From yourself, way into the future :mad:
 
Dear GoatPig,

DO SOME WORK!

Sincerely, the remaining portion of your brain that still functions semi-properly.

P.S.

GET TO WORK! The internet isn't work. Stop using the internet and get back to work.
 
Dear Love of my Life,

You spoil me rotten. The trip to the mailbox is like Christmas morning and the flowers are beautiful.

Be careful, I could get used to this.

Yours always,

Your Can't Wait to Spoil You Too, Girl.
 
Dear X,

Wrote something to you almost 5 years ago & never got around to sending it. This is the last two sentences.

"Let's just skip the next part where I would call you to try to explain how I feel & you would get angry and rip my skin off with your sharp tongue. We can go directly to the bit where I walk away & you head to the Shenago to tell the story of the stupid, ungrateful friend you used to have."

j
 
Dear Giraffe,
Please stop eating the tank cleaners, small one. I realize you are a growing girl and need your protein, but escargot is expensive if I have to replace it every week. How about one of the fish? I know they are a bit big but hey, if you split them up you could have the same fish for breakfast, lunch and dinner. I am also unsure if it is healthy for you to eat the shells, Mommy will check and let you know. I hope so because the idea of putting slugs in your tank creeps me out a little. I will get you more plants on Tuesday since you so sweetly tried to redecorate my living room with fully aquatic moss.
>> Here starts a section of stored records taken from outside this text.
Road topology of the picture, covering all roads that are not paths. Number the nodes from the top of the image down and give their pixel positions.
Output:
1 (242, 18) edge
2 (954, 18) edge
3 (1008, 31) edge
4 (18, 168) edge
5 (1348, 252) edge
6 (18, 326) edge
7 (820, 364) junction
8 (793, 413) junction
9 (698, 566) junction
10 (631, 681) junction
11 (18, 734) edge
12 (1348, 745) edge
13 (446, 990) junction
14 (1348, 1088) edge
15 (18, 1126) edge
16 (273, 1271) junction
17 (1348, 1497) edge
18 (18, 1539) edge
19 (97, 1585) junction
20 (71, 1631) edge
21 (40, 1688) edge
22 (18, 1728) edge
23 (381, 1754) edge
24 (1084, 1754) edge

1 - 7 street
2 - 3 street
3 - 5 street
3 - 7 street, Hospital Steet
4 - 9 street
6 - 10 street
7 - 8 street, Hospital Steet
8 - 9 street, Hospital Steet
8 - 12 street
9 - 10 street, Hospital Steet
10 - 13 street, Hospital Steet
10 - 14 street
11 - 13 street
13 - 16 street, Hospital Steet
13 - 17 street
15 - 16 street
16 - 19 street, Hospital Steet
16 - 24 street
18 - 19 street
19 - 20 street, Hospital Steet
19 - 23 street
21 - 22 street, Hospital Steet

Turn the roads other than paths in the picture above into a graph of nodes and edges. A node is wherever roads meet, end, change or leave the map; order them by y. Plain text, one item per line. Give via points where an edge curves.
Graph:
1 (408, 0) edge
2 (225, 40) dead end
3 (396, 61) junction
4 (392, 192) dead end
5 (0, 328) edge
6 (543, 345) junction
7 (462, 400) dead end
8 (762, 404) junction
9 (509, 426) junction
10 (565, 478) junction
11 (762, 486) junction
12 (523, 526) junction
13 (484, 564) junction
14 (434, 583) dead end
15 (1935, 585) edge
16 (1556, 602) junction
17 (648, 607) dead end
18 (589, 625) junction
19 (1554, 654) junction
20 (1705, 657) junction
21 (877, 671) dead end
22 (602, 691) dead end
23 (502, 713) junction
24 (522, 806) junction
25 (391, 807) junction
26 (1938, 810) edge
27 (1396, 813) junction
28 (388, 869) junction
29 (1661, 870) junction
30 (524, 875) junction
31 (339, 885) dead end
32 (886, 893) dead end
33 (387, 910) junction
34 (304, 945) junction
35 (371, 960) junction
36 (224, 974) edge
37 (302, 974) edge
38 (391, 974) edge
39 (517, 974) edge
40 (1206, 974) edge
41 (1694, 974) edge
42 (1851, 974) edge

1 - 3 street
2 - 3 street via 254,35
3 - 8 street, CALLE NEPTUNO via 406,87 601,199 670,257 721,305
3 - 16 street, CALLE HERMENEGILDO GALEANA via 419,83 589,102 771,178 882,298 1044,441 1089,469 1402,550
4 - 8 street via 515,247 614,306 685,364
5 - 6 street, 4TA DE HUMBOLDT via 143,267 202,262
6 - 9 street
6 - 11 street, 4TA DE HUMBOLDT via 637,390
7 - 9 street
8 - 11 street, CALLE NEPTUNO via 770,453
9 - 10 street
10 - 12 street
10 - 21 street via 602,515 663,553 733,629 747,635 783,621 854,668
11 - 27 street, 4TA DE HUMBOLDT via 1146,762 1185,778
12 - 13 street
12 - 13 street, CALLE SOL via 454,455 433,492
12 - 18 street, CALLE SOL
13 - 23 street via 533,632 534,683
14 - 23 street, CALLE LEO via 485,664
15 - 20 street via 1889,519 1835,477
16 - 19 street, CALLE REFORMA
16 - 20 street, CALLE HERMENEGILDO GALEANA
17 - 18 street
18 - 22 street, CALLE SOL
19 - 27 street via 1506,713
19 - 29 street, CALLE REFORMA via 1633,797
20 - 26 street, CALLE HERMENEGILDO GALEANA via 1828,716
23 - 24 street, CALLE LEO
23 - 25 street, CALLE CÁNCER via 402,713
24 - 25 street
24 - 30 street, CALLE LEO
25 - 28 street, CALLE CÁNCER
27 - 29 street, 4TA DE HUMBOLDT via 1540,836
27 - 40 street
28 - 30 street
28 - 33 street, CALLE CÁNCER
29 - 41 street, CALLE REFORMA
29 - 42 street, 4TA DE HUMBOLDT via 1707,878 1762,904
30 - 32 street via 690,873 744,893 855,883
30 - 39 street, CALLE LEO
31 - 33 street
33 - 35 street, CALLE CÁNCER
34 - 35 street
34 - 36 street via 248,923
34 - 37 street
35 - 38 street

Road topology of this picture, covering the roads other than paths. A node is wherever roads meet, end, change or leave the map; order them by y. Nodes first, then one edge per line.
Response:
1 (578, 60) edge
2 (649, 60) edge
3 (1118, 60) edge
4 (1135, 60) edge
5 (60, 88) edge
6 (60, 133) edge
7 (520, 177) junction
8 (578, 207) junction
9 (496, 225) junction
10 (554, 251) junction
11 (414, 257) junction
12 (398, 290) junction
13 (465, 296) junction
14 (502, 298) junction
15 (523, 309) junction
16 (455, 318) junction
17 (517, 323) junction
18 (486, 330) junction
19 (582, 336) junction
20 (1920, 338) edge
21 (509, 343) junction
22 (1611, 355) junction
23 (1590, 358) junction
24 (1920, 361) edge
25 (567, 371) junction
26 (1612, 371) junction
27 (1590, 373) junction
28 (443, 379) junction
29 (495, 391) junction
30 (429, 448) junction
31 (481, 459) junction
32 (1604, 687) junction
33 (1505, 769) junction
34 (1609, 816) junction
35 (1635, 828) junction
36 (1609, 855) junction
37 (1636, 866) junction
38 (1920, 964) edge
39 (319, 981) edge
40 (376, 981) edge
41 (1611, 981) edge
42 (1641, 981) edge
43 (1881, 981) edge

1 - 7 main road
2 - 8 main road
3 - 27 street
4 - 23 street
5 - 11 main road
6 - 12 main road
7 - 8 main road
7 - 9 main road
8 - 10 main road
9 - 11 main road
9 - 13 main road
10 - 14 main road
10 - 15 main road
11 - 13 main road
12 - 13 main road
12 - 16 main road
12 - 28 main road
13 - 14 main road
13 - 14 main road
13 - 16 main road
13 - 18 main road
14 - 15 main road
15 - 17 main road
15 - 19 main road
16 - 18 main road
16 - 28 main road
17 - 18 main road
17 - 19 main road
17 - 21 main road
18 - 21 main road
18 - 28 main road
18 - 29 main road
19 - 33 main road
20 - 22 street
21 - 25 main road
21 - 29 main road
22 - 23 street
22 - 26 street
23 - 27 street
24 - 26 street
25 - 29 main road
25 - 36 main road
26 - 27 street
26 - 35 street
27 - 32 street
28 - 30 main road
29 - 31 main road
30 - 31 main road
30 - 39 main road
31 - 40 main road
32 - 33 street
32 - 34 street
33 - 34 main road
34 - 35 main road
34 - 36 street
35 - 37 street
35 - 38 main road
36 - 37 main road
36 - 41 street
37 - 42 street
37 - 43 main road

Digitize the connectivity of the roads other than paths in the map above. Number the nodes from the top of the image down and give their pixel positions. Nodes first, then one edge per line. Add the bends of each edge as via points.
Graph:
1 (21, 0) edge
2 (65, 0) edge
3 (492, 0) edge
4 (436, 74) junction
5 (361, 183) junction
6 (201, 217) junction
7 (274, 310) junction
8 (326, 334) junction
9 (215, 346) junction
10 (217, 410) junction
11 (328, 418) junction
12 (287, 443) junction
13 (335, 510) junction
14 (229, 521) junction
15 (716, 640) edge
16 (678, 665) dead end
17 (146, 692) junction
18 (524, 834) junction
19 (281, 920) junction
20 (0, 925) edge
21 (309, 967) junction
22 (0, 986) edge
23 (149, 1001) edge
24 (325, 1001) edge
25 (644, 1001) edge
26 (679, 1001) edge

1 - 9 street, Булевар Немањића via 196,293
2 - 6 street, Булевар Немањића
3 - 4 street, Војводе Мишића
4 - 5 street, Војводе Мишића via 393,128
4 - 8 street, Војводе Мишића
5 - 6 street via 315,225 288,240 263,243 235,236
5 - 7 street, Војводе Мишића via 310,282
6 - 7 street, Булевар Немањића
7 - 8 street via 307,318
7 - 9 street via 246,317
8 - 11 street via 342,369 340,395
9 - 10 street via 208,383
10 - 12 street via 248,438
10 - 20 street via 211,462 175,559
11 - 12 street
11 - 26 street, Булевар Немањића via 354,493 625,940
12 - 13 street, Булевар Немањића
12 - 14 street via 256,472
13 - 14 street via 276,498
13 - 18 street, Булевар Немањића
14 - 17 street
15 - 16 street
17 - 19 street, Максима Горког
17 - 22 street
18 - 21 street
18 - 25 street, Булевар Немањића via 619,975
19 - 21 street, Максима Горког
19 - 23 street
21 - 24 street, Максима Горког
It proved how much I love you when I stepped in it after turning on your night light.
Do you have any requests for meals since you decided to stop eating pellets in favor of fish fins and snails?

Love always,
Mommy
 
Feedback from Any Mouse

two nieces?
09/04/12 By: Anonymous
what happened next? did tito do gloria?

The name of the story is "My Cute Nieces, Ch. 01" Figure it out from there. :rolleyes:
 
To the lords of the evening,
You got something about me not catching any fish ?
I ain't asking to feed the five thousand, you know; just the pleasure of catching a decent specimen (which will be returned alive to the water).
Me
 
Dear Me,

We frequently let you catch fish, why just the other day we let you catch two different kinds of fish and one of them was quite large!

What fun would it be to fish if you caught fish all the time?

Light of evening

Ps. the Lords are illiterate.
 
It would be lots of fun

You just think so, but after a straight week of catching fish, you would be bored.

You would need new challenges, better equipment, and new place to fish.

We are only saving you from the danger and expense of deep sea fishing.